They had reached the point in the preseason Thursday night where proving you can help on special teams was about the best thing any player on the bubble could do for himself.
Unless, of course, you are Corey Lynch.
Lynch bounced around the NFL for a couple of years mostly because he has a penchant for blocking field-goal attempts and punts, so what he needed to do more than anything in the preseason finale was show he can make plays on defense.
Label that objective Mission: Accomplished.
Lynch, who blocked a kick and a punt in 13 regular-season games last year and blocked a punt in this year's preseason opener at Miami, intercepted two passes Thursday to propel the Buccaneers to a 24-17 victory over Houston at Reliant Stadium.
The victory allowed the Bucs to finish the preseason 2-2, and it's safe to say they might not have compiled that mark were it not for Lynch's big-play heroics.
Stepping in front of a Dan Orlovsky pass at his 9-yard line, Lynch cut off an early Houston drive that already had moved 71 yards and ran the ball back 91 yards for a second-quarter touchdown, the Bucs' first of the night.
Two series later, Orlovsky threw a pass right into Lynch's hands at the Texans' 44. Lynch brought that one back only 28 yards, but it was enough to set up a 3-yard touchdown pass to Arrelious Benn, who had just as big a night as Lynch.
Benn, the rookie second-round draft pick out of Illinois, went into the game trailing badly in the battle for the starting Z receiver spot with just one catch in three preseason games.
He tripled that total against the Texans, catching three passes for 33 yards and two touchdowns, the second a 21-yarder from Rudy Carpenter in the third quarter that sealed the victory.
"(When) opportunities come ... I have to go out and take (advantage of them)," said Benn, who made adjustments in the air against single coverage on both touchdown receptions. "I just went up and made opportunity (catches)."
Benn wasn't the only one taking advantage of some good opportunities thrown his way. Lynch did the same, but he credited the players in front of him for setting up the opportunity he seized to pick off two passes.
"Yeah, we got a great rush, the linebackers were doing their jobs and that's what happens when you have a good crowd around you," said Lynch, who helped the Bucs build a 17-0 halftime lead.
"That was a good outing by the team out there," Bucs coach Raheem Morris said. "Coming up big and getting two balls back and then scoring twice, it was a good look by some of our young guys."
It came on a night when the look overall wasn't so good.
On the defensive side of the ball, the Bucs struggled again to get off the field, stopping Houston after three plays just once all night.
As they have throughout the preseason, though, the Bucs came up big when they had to, taking the ball away twice on Lynch's picks and forcing the Texans to settle for a field goal on one other scoring occasion.
What it all meant was difficult to judge.

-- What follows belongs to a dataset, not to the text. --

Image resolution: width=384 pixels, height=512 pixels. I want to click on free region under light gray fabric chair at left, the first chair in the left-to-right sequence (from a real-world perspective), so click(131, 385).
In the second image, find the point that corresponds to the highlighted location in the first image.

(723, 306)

After all, both teams played the entire game as if it was the final quarter of their three previous preseason games.
The Texans didn't even bother to dress 20 of their 22 projected offensive and defensive starters. The Bucs, in turn, started only seven projected starters, all of them on defense.
None of those starters lasted very long, leaving the game to the likes of Lynch, third-string quarterback Carpenter and second-team running back Kareem Huggins.
Huggins turned in another glittering outing, running six times for 37 yards. He finished the preseason with 25 carries for 134 yards (5.36 yards per carry).
The Bucs also got another impressive outing out of Carpenter, who completed 15 of 27 passes for 203 yards, with two touchdowns and no interceptions for a 127.7 passer rating.
The picks notwithstanding, the Texans moved the ball through the air pretty well, too, racking up 316 of their 417 yards that way.